------ The data

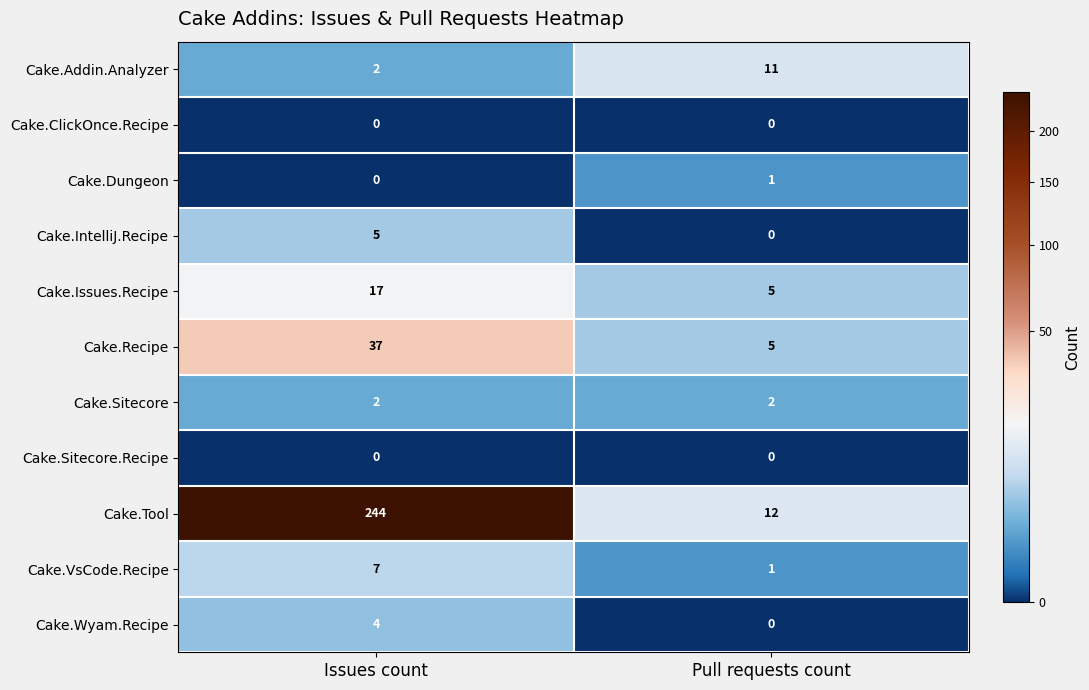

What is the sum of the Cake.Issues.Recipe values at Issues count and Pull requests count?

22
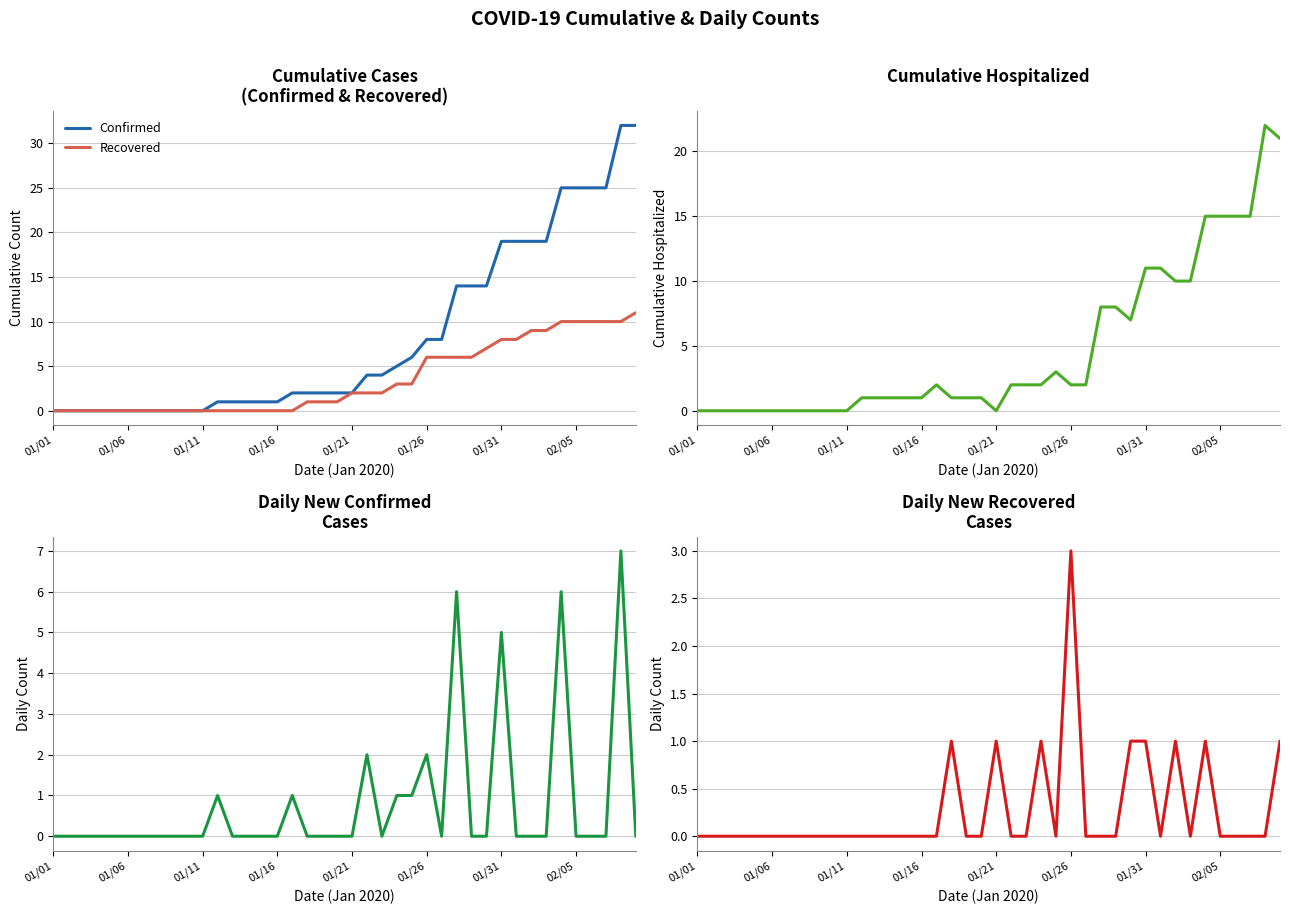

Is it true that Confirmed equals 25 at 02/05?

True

------------
------ The data

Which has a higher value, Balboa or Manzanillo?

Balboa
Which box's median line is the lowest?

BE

------------
------ The data

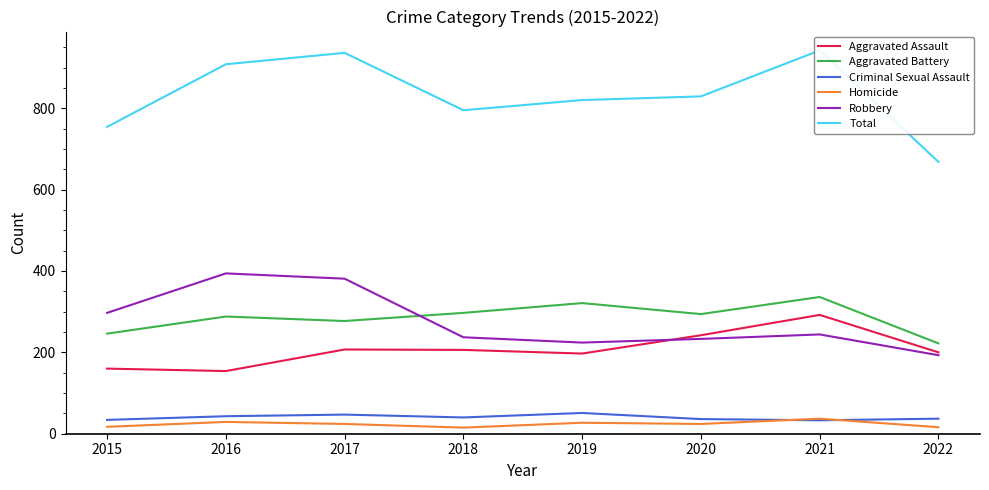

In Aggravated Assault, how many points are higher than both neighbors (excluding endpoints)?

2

------------

• Task to complete: Pick out every line of the listing above that contains the word "Balboa", and copy each one.

• Result for this exercise:
Which has a higher value, Balboa or Manzanillo?
Balboa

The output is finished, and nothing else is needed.